Thursday, September 10, 2015

Supernovas and Sandra Bullock: Blog 5, Worksheet 2.1, Problem 4

A supernova goes off and you can barely detect it with your eyes. Astronomers tell you that supernovae have a luminosity of 1042 erg/s; what is the distance of the supernova? Assume the supernova emits most of its energy at the peak of the eye’s sensitivity and that it explodes isotropically. 
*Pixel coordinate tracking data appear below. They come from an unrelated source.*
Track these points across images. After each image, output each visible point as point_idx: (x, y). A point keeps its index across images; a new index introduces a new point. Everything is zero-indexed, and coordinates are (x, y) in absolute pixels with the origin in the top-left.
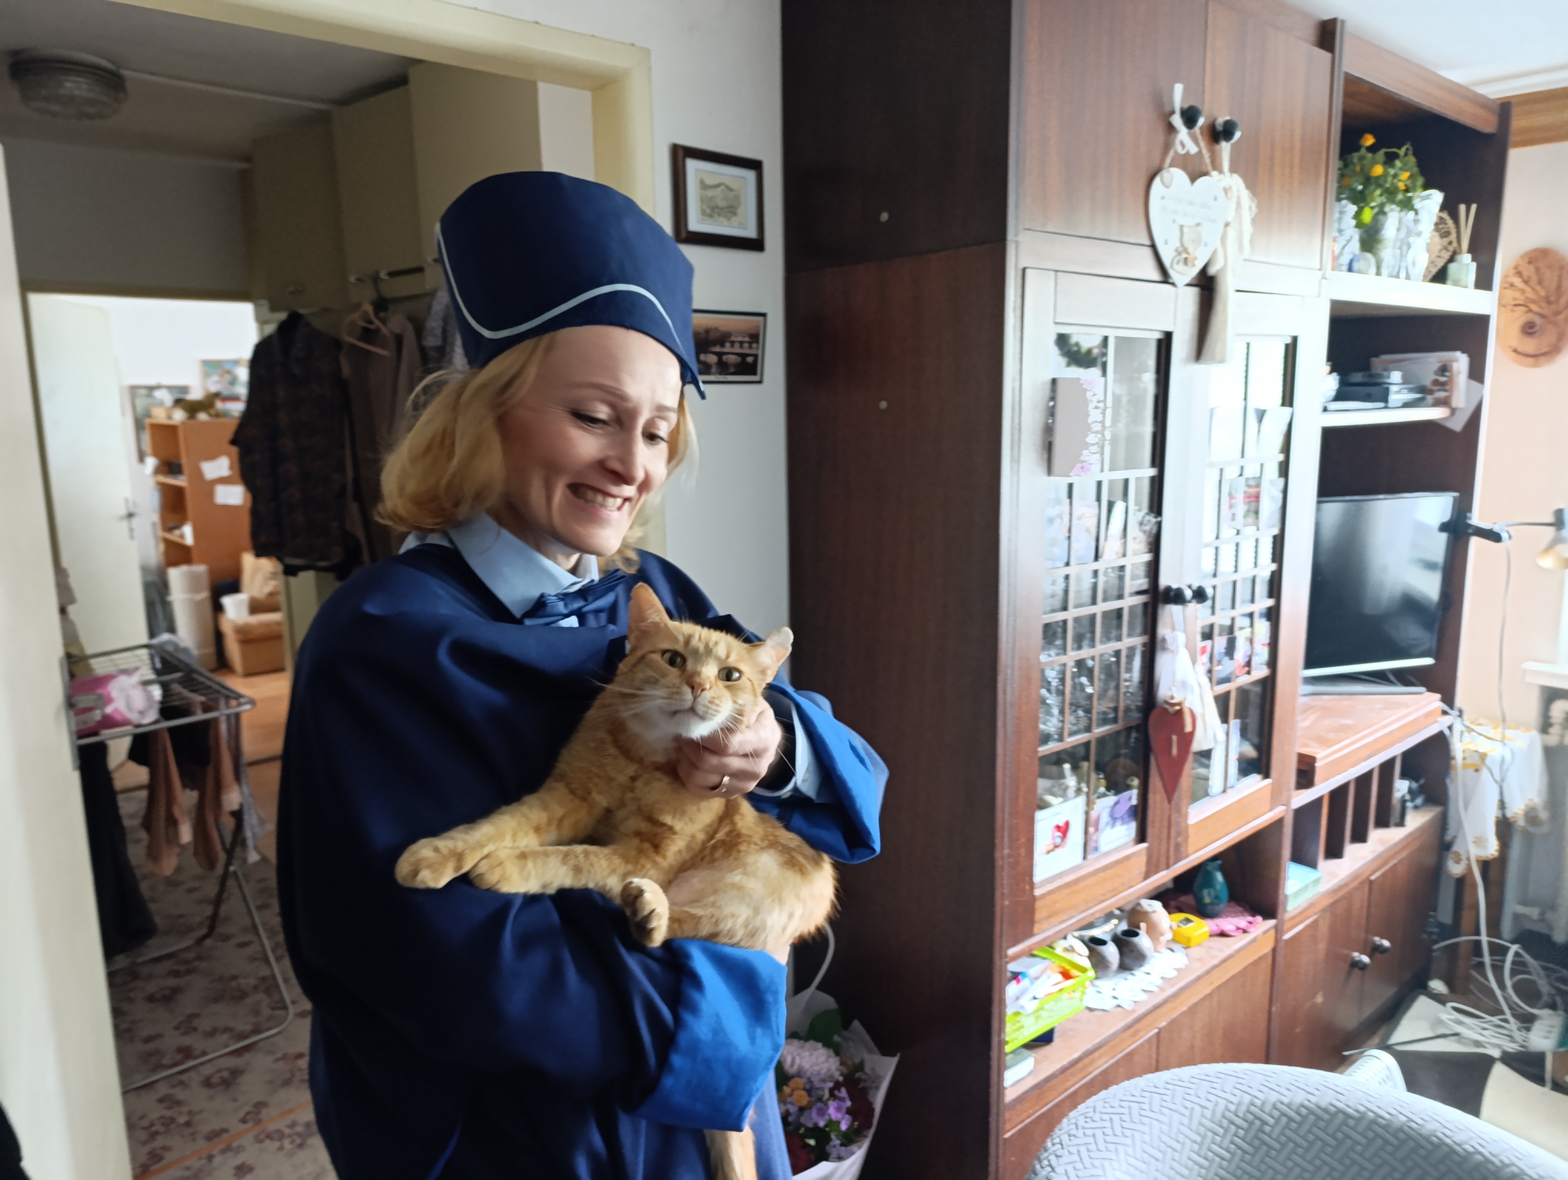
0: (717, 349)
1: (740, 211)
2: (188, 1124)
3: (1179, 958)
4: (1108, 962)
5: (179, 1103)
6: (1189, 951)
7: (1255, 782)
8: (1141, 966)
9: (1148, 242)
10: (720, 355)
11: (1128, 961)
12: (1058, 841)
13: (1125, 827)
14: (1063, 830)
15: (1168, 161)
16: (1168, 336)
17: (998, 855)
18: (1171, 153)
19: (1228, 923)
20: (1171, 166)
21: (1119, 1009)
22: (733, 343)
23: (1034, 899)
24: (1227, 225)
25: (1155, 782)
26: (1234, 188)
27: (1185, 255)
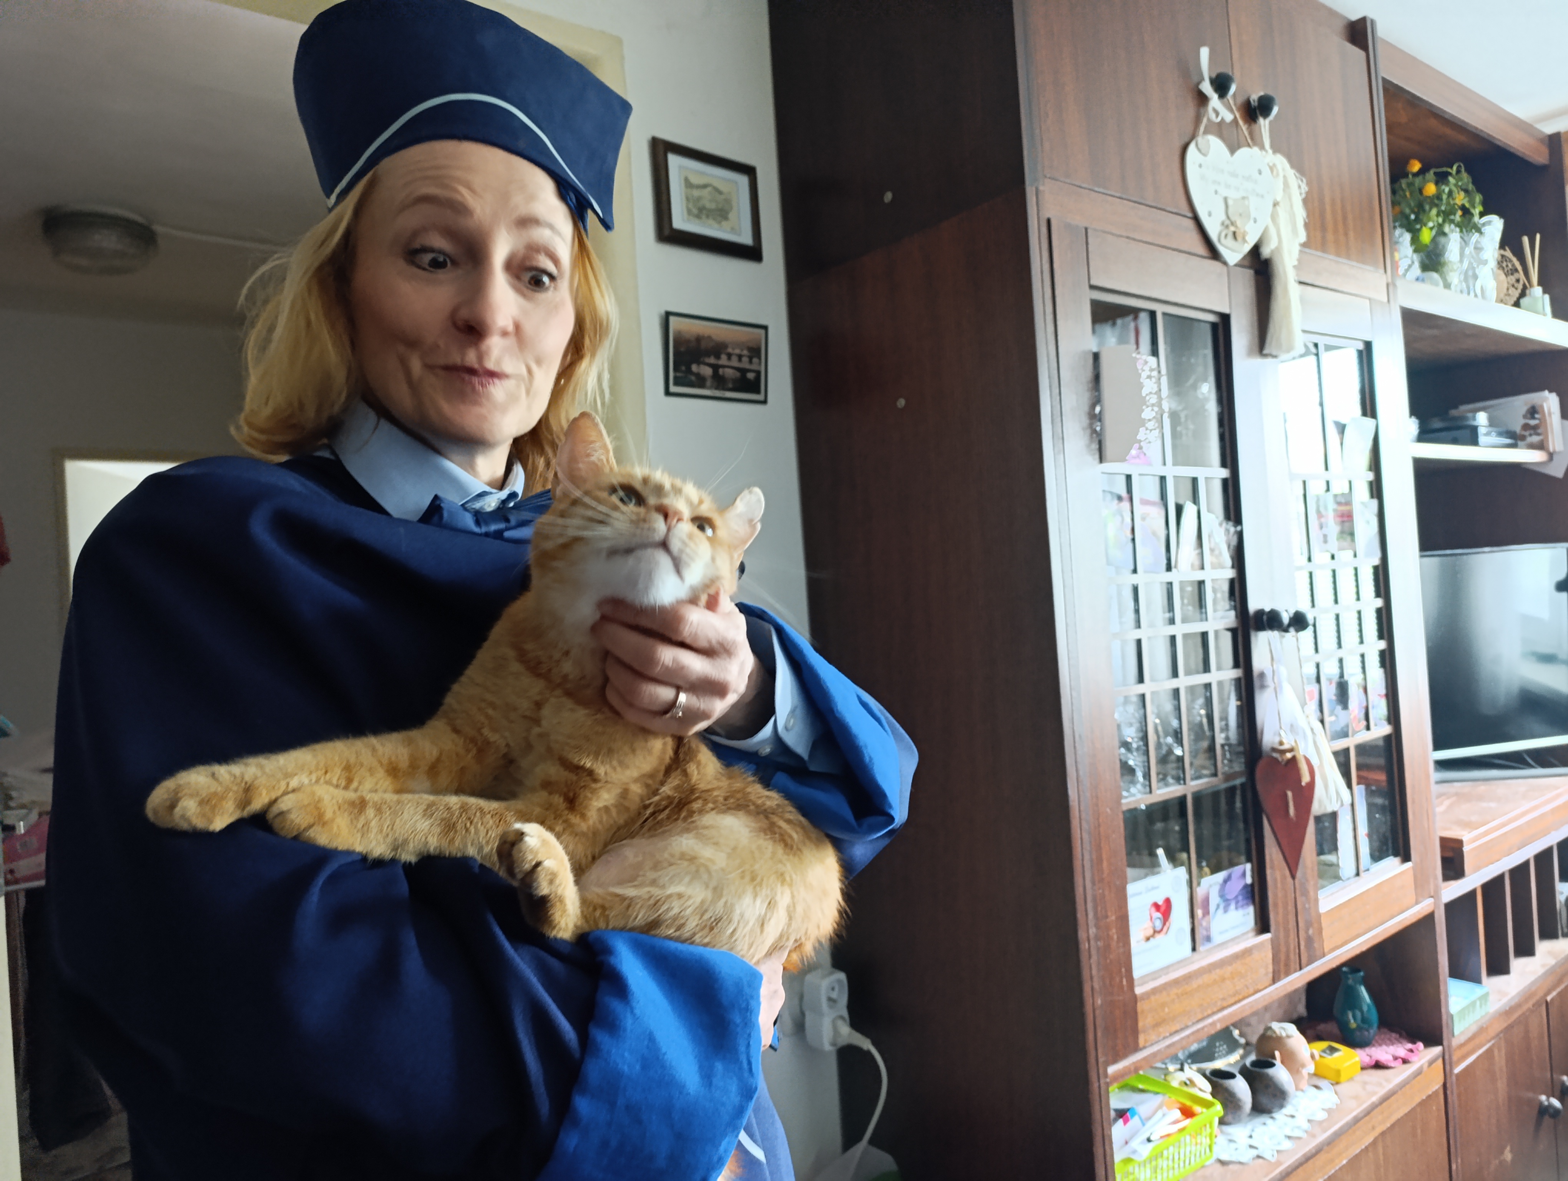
0: (712, 360)
3: (1327, 1097)
4: (1239, 1100)
6: (1338, 1087)
7: (1392, 865)
8: (1282, 1106)
9: (1190, 215)
10: (715, 368)
11: (1264, 1100)
12: (1158, 924)
13: (1241, 912)
14: (1164, 909)
15: (1202, 128)
16: (1225, 319)
17: (1082, 935)
18: (1205, 121)
19: (1383, 1052)
20: (1206, 132)
21: (1260, 1160)
22: (730, 356)
23: (1135, 999)
24: (1275, 204)
25: (1272, 853)
26: (1279, 167)
27: (1232, 229)
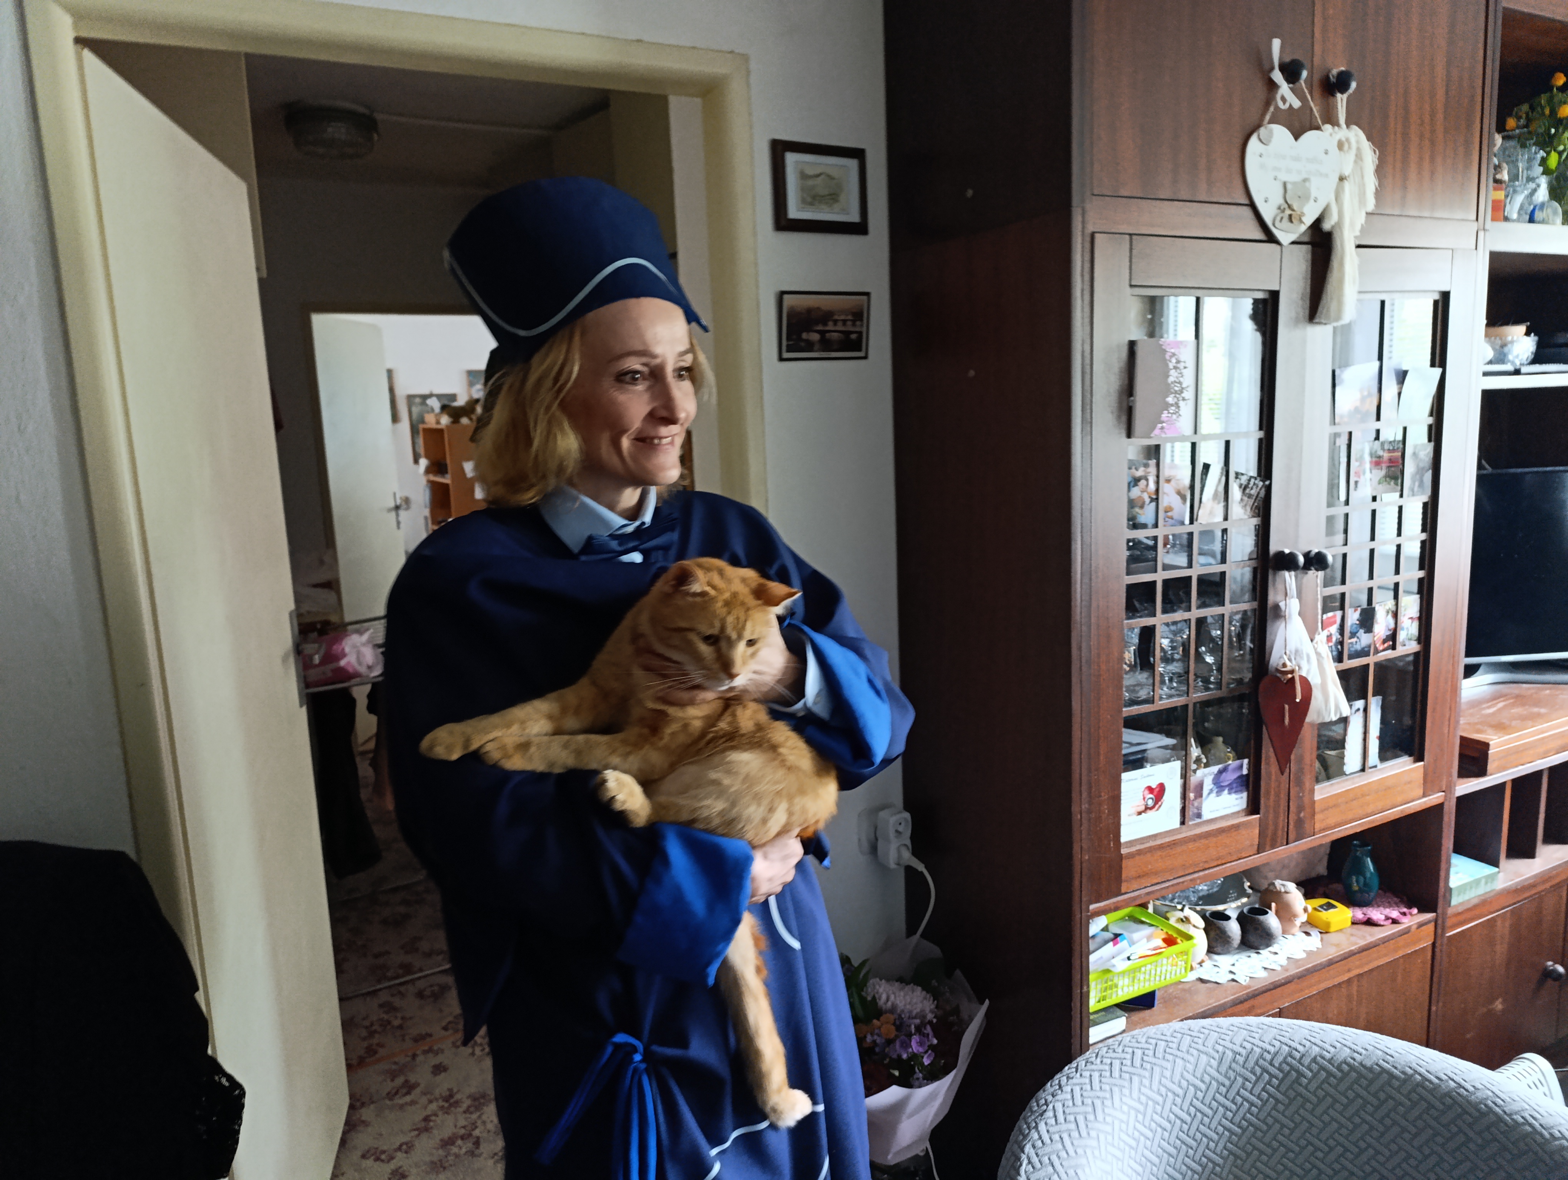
0: (820, 327)
1: (842, 197)
2: (400, 1027)
3: (1314, 941)
5: (396, 1009)
7: (1403, 765)
8: (1268, 946)
9: (1247, 202)
10: (822, 333)
12: (1150, 803)
13: (1234, 796)
14: (1158, 792)
15: (1268, 117)
16: (1274, 296)
18: (1272, 109)
19: (1377, 913)
20: (1271, 122)
21: (1234, 983)
22: (836, 322)
23: (1121, 857)
24: (1342, 179)
25: (1268, 752)
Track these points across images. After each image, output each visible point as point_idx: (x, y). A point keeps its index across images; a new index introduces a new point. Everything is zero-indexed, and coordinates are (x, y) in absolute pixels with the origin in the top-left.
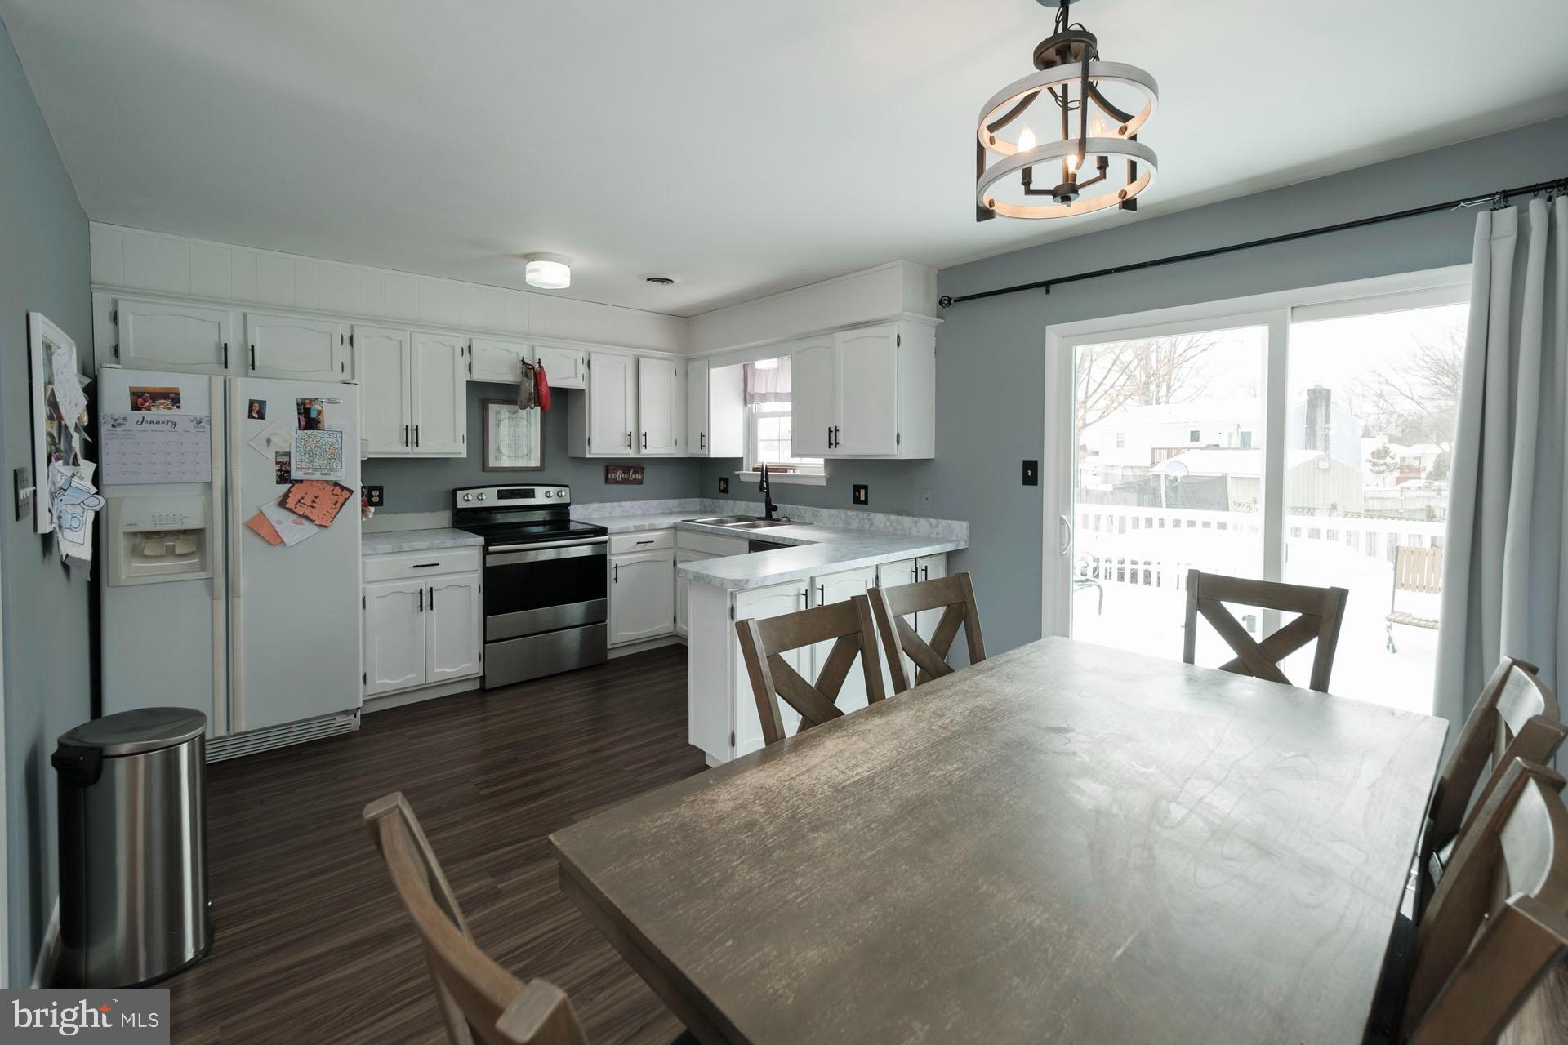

The light exploding isotropically and hitting our eye would look something like this:
So we can begin to set up this problem.

What we know:
  • We know the speed of light is \(3 \cdot 10^{10} \frac{cm}{sec}\)
  • E = hν
  • \(P = \frac{\delta E}{\delta t}\)
  • Visible light falls into a range between 390 - 700 nm, which an average could be 6.0 x \(10^{-7}\) cm.
  • The radius of an eye is about 1 cm.
  • The "refresh rate" of a movie is 50 Hz.
  • The luminosity of the supernova is \( 10^{42} \) erg/s.
Solve:
Based on the fact that the light is emitted isotropically (shown partially in the diagram above), we can set up a ratio between the power emitted by the supernova over the area the light reaches to the power received by your eye to the area of your eye.\[\frac{P_{s}}{a_{light}} = \frac{P_{eye}}{a_{eye}}\]plugging in area formulas gives:\[\frac{P_{s}}{4 \pi d^2} = \frac{P_{eye}}{\pi r_{eye}^2}\] Solving for distance gives :\[d^2 = \frac{P_{s}\cdot r_{eye}^2}{4 \cdot  P_{eye} }\]

Now we all we need to find is the power reaching our eye, starting with finding the energy.  \[E = hv \: or \: E = h\frac{c}{\lambda} = 6.6 x 10^{-27} \cdot \frac{3 x 10^{10}}{6.0 x 10^{-7}} \approx 3.3x10^{-10} ergs\]

Now we need to find time. Something new I learned last semester, when we solved a similar problem, was  refresh rate, or the rate at which movies emit light so that the brain does not notice any flickering in the movie. If the refresh rate of a movie is 50 Hz (\( \frac{1}{s}\)) and 10 photons must hit the eye every \( \frac{1}{50}\)s, so we need 500 photons a second. So the power would be  \[ P = \frac{500 photons}{sec} \cdot 3.3x10^{-10} ergs \approx 1.65x10^{-7} \frac{erg}{s}\] Plugging this into the original equation (and keeping in mind power is just luminosity) we get: \[d^2 = \frac{10^{42} \cdot 1^2}{ 4 \cdot 1.65x10^{-7} } \] \[ d = 1.2 \times 10^{24} cm \: or \: 3.6 \times 10^5 pc\] This seems like a reasonable distance for a supernova.